Rose, a former fighter pilot in the U.S. Marine Corps, was paralyzed when he ejected from a jet in 1965. He got a law degree from Loyola University School of Law in Los Angeles in 1970. He was a co-founder of the California Assn. for the Physically Handicapped and once served on the board of directors for the National Center for Law and the Handicapped.

He has been a staunch advocate for the rights of handicapped people. In 1986, in a class-action suit against the U. S. Postal Service handled by Rose, the postal service was ordered to modify an estimated 30,000 of its leased offices to accommodate disabled persons.

In another case, which was eventually made into a television movie, Rose represented a quadriplegic in a suit that eventually established the right of a severely disabled person to be a custodial parent in a divorce.

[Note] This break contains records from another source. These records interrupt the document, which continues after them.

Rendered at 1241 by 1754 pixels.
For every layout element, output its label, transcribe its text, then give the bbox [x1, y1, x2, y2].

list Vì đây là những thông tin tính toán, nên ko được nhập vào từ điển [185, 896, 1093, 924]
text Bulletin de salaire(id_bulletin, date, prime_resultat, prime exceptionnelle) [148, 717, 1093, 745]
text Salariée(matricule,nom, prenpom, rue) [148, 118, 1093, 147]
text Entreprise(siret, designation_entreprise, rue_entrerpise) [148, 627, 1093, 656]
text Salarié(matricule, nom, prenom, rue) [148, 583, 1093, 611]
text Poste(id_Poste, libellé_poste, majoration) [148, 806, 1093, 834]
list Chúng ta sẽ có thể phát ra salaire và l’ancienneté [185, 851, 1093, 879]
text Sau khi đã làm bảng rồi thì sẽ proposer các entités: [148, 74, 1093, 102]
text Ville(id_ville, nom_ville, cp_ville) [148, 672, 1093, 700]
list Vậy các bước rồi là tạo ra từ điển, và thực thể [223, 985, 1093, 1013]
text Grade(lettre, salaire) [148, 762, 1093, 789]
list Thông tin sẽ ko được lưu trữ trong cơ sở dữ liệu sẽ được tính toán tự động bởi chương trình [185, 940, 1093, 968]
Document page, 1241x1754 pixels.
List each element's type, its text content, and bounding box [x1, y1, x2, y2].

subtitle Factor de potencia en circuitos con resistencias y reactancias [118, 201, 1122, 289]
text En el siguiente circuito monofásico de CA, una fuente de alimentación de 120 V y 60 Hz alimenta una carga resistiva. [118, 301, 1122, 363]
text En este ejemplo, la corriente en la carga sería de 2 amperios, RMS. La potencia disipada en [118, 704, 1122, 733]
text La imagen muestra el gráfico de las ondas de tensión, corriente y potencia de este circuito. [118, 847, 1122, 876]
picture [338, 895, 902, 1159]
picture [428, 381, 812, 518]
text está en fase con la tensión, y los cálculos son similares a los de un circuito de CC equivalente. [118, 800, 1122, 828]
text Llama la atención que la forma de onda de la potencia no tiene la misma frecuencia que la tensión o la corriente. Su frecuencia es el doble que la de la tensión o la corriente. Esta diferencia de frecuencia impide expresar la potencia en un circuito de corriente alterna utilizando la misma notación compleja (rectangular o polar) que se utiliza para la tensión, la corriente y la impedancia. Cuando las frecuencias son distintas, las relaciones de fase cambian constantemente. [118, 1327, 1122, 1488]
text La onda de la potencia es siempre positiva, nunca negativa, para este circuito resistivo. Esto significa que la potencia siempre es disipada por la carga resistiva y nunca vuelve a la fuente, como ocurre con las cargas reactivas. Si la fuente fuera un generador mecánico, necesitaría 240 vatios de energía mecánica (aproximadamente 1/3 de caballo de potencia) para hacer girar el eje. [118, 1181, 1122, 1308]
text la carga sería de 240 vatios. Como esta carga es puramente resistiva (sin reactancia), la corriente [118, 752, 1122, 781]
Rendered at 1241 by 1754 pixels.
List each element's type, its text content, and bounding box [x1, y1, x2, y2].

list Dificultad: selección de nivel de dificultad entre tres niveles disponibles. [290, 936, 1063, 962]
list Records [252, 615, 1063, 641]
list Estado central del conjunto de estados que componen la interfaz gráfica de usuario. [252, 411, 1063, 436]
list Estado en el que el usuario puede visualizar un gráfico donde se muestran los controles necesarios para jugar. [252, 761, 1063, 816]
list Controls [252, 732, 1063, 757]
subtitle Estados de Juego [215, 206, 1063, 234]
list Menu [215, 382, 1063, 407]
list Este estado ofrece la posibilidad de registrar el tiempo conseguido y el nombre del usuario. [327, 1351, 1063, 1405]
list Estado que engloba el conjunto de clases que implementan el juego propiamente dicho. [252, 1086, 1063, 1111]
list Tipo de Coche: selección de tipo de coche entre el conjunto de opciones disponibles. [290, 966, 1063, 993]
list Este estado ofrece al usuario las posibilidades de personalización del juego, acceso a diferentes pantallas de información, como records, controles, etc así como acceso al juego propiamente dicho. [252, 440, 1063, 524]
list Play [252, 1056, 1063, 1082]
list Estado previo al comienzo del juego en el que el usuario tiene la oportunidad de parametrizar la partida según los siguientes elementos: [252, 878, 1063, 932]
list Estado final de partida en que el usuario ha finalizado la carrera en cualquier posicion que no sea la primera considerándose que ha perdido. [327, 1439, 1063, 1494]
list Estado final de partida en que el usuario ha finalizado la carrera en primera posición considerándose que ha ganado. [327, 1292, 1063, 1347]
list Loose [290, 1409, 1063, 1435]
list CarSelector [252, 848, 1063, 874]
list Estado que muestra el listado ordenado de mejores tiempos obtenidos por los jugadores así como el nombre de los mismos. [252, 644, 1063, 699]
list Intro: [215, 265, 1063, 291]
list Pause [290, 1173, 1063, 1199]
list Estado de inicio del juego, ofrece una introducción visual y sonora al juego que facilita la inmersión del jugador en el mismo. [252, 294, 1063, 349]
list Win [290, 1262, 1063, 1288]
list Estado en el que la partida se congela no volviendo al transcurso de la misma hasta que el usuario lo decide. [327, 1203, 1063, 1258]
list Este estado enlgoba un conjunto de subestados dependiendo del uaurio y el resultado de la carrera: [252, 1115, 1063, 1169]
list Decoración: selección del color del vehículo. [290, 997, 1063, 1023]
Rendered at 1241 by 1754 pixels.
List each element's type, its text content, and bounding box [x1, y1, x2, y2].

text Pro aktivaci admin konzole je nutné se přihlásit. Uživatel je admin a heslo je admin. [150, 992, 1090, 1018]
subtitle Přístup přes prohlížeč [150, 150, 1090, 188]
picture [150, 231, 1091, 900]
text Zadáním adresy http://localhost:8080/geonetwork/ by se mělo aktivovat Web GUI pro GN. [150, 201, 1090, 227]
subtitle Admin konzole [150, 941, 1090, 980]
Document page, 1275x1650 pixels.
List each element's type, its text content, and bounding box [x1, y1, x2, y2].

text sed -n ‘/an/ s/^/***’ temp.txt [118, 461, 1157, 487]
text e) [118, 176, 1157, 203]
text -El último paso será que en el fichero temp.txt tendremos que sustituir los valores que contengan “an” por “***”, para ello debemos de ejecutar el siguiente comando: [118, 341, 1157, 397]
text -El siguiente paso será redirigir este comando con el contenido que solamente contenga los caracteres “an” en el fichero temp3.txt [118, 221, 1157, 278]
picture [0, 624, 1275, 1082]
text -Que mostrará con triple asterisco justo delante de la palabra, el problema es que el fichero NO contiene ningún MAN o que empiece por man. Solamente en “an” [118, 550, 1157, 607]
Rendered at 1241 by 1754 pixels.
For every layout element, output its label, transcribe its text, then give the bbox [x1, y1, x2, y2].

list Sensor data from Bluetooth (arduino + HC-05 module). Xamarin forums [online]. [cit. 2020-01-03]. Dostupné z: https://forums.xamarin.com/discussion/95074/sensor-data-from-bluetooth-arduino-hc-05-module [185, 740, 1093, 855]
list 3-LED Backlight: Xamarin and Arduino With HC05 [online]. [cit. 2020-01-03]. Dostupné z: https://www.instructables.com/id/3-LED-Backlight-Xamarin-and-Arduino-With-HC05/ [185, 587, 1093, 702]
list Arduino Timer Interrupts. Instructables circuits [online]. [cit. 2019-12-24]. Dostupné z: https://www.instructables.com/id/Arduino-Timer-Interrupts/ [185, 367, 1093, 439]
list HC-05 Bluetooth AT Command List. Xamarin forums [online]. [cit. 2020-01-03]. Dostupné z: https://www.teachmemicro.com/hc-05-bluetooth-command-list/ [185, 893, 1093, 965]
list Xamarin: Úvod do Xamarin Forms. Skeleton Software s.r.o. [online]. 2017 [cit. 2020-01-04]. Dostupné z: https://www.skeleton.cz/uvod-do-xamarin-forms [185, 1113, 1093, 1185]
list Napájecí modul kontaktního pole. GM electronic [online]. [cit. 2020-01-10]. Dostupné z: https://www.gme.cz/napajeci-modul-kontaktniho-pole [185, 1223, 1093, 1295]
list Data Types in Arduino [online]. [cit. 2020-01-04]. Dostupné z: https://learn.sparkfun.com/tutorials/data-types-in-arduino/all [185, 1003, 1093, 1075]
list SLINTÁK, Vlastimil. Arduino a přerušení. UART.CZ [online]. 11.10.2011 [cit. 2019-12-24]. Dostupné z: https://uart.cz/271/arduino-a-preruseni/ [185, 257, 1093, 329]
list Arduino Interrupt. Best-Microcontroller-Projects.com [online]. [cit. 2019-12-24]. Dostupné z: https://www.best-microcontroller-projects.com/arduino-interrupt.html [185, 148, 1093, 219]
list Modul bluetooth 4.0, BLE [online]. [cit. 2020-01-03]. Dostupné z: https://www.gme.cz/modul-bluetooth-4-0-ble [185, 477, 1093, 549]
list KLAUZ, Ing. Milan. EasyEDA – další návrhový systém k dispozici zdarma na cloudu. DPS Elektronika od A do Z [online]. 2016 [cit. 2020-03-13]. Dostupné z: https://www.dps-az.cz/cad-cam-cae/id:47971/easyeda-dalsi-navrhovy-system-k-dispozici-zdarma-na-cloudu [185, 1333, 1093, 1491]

Both Clare and Rose maintain that the disbarment recommendation was motivated in part by recent pressures put on the bar to better discipline its members. State legislators have been critical of the bar's record of disciplining its own members, and have mandated that it reduce the backlog of complaints against lawyers by the end of this year.

"They are under a lot of pressure to hang a few folks," Rose said.

Don Mike Anthony, a Pasadena attorney who is chairman of the governing board for the bar's discipline committee, said the bar recently has assigned more employees and spent more money to work on attorney discipline cases. Therefore, he said, the number of disbarment recommendations has probably increased.

In 1983, the bar recommended that 13 attorneys be disbarred, compared to 38 in 1986 and 27 through July 20 of this year, he said.

Nevertheless, Anthony disputed the notion that Rose was treated unfairly because of pressure brought upon the bar. "I think Mr. Rose is using that as a rationalization or an excuse for the fact that there is a disbarment recommendation."

The Review Department's recommendation came after a bar hearing panel recommended that Rose only be suspended from practicing law for one year and put on probation for five additional years. Rose said he was prepared to accept the hearing panel's recommendation, on the advice of his attorney.

However, the Review Department subsequently voted for the disbarment recommendation. Anthony said it is not unusual for the Review Department to go beyond a hearing panel's recommendation.